Your answer should be one number: the count of lines in these entries that hold the word "changes".

▸ **Material for this exercise**

○ ○ ○ ○ ○

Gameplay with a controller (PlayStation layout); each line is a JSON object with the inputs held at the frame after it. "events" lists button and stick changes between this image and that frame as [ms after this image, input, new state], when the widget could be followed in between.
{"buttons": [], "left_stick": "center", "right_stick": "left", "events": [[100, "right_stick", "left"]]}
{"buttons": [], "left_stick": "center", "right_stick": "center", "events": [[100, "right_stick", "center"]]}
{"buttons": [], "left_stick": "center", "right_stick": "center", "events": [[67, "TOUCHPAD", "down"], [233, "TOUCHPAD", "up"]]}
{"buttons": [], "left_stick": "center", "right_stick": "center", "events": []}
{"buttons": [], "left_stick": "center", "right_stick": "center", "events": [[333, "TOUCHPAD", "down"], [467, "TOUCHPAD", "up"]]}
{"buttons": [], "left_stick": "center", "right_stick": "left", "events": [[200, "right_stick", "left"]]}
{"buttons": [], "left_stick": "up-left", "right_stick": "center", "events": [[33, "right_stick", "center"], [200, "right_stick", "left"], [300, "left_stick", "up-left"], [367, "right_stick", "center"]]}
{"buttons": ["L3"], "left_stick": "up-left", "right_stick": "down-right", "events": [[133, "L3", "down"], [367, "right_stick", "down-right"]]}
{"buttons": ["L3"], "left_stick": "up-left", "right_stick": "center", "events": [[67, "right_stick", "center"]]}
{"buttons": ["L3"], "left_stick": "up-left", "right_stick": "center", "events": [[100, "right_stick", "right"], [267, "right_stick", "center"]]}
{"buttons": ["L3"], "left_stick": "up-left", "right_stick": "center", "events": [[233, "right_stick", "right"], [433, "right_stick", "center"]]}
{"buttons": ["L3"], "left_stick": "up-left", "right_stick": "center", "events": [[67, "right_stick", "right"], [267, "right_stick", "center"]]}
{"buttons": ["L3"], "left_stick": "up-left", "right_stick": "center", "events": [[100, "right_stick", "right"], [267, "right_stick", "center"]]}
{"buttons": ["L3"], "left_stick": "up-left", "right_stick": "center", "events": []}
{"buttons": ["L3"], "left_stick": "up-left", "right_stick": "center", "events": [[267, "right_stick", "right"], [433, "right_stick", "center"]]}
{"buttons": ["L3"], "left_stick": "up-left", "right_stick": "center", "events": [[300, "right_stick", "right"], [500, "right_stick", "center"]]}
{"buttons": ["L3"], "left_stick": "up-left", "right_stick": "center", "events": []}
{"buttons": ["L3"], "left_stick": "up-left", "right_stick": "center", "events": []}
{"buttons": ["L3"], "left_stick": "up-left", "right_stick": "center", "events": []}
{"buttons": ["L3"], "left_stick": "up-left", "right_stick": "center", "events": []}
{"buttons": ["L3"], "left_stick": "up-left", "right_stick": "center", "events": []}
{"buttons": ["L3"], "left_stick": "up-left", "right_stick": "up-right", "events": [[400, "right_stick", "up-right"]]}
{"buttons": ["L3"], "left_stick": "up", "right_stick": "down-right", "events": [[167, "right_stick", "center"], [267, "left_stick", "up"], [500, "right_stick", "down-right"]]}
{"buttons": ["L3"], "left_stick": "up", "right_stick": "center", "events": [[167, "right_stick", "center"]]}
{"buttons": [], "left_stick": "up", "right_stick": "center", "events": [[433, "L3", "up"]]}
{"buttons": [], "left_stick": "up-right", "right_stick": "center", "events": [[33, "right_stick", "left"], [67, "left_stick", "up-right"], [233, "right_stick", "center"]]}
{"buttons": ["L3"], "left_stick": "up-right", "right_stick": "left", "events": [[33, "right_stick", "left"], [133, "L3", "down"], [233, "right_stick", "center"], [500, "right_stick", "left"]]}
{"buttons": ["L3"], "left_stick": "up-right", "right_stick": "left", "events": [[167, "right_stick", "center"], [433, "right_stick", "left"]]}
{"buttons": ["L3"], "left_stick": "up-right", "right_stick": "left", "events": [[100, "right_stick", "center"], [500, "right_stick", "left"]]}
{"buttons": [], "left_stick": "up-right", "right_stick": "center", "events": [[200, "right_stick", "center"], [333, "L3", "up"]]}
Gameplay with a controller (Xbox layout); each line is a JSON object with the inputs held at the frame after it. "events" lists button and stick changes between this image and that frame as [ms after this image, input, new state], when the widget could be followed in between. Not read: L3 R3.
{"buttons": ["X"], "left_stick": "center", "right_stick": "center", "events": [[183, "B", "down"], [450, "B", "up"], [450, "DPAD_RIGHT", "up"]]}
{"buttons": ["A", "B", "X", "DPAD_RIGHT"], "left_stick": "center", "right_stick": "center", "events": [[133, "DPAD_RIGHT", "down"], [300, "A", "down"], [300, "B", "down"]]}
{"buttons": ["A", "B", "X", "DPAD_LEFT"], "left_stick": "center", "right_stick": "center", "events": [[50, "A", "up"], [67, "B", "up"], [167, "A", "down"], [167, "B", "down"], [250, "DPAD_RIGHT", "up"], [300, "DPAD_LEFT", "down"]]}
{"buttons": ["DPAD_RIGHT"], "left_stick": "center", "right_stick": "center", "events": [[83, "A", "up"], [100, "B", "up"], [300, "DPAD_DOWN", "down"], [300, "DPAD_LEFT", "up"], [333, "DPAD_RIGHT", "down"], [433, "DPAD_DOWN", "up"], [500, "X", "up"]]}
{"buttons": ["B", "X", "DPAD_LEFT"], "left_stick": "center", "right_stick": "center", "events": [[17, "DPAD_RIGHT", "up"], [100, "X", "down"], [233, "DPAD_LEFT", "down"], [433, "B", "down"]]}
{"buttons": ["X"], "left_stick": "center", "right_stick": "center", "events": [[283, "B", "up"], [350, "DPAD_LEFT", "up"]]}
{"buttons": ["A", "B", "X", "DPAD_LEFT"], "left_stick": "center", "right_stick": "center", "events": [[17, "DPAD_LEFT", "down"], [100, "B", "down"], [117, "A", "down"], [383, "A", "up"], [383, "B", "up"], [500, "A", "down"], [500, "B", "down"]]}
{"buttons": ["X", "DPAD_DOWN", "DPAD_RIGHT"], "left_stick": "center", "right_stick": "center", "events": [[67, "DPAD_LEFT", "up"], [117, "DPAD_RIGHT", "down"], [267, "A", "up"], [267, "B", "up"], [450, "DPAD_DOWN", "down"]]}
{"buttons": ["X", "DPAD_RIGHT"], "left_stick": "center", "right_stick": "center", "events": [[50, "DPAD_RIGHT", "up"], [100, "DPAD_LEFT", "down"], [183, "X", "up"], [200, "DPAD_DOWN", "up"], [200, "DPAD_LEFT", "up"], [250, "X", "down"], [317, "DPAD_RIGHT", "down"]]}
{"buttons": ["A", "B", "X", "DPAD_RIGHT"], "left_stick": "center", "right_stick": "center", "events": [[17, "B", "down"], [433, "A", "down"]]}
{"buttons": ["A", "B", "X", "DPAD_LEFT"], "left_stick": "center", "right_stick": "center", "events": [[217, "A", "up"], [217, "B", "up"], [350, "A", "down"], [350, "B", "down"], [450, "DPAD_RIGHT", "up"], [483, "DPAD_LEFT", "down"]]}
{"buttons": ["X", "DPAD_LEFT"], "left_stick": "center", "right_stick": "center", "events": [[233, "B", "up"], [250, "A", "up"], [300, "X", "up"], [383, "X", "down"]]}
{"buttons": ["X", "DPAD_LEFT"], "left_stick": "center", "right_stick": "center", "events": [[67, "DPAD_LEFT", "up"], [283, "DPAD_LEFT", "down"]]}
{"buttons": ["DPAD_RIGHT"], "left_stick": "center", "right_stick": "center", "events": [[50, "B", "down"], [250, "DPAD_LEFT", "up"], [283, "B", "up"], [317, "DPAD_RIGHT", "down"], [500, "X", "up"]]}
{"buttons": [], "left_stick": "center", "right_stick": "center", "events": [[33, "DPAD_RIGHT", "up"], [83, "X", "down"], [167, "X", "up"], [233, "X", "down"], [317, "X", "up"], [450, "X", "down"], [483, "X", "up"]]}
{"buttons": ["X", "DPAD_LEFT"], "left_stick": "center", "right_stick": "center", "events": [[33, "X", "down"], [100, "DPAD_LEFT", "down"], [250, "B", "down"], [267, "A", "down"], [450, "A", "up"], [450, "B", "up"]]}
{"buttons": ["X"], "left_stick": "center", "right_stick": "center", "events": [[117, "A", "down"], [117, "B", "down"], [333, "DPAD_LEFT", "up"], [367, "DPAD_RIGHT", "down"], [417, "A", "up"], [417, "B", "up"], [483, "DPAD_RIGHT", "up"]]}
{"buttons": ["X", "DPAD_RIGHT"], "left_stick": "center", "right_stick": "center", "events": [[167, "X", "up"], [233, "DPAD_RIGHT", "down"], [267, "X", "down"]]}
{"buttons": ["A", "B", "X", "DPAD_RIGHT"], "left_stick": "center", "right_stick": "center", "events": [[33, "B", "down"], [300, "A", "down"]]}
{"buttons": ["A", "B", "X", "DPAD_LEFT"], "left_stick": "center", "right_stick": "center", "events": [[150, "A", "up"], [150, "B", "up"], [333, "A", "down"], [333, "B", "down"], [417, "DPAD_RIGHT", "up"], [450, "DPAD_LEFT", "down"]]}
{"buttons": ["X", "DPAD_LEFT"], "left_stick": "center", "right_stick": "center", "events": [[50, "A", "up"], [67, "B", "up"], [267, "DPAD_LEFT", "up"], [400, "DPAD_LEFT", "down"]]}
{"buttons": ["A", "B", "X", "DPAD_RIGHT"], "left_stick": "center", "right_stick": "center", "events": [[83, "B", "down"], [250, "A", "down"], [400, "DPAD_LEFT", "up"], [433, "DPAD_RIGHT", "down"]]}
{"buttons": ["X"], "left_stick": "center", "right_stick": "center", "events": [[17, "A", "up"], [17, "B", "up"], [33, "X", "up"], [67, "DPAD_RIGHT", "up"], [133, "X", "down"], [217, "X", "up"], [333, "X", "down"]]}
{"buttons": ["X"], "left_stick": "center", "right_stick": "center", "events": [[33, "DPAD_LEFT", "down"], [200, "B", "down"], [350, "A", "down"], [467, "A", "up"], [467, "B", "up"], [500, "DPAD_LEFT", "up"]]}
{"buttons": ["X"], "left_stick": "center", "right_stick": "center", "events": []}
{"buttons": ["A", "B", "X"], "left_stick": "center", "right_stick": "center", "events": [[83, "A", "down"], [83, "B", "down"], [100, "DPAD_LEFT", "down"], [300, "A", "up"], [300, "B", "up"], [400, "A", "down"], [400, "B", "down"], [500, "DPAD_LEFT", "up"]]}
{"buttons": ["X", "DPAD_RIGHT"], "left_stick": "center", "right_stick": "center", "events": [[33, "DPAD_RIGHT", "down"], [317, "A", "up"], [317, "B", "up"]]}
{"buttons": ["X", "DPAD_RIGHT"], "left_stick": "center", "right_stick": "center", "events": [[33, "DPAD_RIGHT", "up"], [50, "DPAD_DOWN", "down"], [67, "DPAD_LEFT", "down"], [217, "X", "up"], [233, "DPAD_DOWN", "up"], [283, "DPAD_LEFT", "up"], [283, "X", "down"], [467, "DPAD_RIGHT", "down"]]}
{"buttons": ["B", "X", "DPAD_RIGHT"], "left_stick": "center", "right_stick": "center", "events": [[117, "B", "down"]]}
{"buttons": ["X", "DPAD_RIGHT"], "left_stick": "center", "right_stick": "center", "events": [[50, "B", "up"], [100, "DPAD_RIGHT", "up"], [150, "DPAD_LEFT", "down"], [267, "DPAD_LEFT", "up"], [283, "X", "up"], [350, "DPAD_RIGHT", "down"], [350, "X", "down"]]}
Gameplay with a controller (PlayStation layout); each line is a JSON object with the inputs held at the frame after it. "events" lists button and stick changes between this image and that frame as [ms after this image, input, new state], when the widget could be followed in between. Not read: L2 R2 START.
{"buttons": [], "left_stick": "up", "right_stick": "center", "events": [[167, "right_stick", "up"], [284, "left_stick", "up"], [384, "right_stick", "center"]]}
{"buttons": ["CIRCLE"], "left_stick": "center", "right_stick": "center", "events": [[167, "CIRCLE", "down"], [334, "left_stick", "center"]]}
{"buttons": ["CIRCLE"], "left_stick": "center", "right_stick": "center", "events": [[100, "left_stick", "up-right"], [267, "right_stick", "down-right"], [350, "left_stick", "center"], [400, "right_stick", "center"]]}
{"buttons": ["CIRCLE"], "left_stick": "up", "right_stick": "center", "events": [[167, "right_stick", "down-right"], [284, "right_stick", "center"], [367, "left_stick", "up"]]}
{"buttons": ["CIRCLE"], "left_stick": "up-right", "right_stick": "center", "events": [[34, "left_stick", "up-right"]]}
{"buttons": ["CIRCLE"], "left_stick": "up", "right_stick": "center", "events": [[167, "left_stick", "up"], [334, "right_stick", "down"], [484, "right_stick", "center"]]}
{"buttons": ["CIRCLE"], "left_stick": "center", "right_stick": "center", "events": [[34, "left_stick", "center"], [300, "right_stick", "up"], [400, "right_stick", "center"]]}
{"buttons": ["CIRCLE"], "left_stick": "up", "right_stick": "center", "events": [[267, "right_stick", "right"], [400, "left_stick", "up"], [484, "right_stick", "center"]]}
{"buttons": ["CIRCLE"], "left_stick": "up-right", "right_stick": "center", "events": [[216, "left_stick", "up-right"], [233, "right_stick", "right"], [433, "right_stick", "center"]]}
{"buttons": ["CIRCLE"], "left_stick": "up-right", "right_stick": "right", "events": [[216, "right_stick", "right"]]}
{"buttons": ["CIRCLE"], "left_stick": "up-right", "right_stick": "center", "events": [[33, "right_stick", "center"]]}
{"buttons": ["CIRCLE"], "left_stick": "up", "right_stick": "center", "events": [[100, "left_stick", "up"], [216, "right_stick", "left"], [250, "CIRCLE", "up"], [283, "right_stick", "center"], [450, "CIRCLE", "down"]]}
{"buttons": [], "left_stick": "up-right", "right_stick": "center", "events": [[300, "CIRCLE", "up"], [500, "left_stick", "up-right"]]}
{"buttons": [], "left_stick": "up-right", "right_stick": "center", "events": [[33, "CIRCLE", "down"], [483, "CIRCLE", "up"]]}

○ ○ ○ ○ ○

▸ **Task output**
3